The horseshoe lifebuoy disintegrated into a fireball in a split second. It was at the centre of a massive destructive pressure wave that expanded outwards in all directions. The bottom quadrant of the expanding ball of pressure simply blew the stern off the Blizbanci. One moment the boat was motoring along sedately, the next the massive explosion blew off the rear of the boat. The pressure wave from the rear and upper quadrants faced little resistance. It bounced off the water surface and dissipated its power on the open air. However, the forward quadrant did face opposition, the structure of the boat itself. The pres
sure wave expanded across the rear deck. The sliding doors to the main saloon and cabins offered no opposition; they simply disappeared as the pressure wave swept onwards. It chased down narrow corridors and exerted huge pressure on every surface it met. Bulkheads collapsed, ceilings and decks were blown away. It was channelled between the twin hulls of the catamaran. The hulls deformed with the pressure and were forced apart. The structural members that tied the two hulls together were ripped apart as the two prows of the catamaran were squeezed together. The pressure wave continued its progress. It bounced off the water and vented its full force beneath the deck of the bridge that spanned the two hulls. The entire bridge was blown to smithereens, the captain and his mate with it. One moment they were whole human beings, the next they were bloody pulp as they were shredded by aluminium shrapnel, wooden splinters and plastic shards. Fuel tanks were ruptured and the diesel ignited in a secondary explosion. For the next few minutes the dark night was changed into an orange-tinted day.

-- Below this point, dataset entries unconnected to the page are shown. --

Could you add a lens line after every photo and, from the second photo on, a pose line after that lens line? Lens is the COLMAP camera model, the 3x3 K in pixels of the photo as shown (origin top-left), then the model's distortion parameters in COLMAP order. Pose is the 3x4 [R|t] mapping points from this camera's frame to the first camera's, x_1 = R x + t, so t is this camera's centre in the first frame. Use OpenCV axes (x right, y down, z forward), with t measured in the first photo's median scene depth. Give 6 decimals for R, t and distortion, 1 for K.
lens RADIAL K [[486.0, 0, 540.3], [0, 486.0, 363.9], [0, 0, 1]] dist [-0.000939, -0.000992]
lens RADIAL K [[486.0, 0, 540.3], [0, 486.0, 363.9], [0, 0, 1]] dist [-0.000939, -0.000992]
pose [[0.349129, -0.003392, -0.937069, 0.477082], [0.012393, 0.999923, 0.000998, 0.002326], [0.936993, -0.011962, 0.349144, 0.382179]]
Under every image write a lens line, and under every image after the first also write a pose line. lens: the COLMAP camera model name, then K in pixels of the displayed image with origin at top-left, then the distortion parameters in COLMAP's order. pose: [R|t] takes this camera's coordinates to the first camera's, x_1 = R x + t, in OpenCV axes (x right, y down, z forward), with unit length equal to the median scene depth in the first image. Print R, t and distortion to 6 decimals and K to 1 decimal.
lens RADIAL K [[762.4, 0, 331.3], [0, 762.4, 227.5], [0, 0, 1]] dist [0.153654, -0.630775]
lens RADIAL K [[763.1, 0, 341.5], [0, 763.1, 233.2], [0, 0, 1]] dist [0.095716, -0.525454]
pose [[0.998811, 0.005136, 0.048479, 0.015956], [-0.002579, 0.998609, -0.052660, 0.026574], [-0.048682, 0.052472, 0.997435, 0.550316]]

Jack was asleep in one of the port side cabins, flat out on his back in the middle of the single bunk. The blast moved the hull over more than two metres from its original position before it came to an abrupt halt, all in a fraction of a second. One moment Jack was on this bunk, the next he bounced off the bulkhead and was dumped on the deck. It was like the party trick with a table cloth, where the table cloth is ripped away leaving the cutlery and crockery standing. However, this time the entire bunk had moved leaving Jack to fall to the deck. He had been lucky. He had moved only a short distance before hitting the bulkhead and falling to the deck. The effect of the pressure wave had been dissipated but the partly collapsed hull had increased the air pressure inside the cabin. It was like a rapid underwater descent and Jack’s ears were instantaneously painful. Disorientated and with painful ears, Jack struggled to wake up and to swallow so as to equalise the pressure.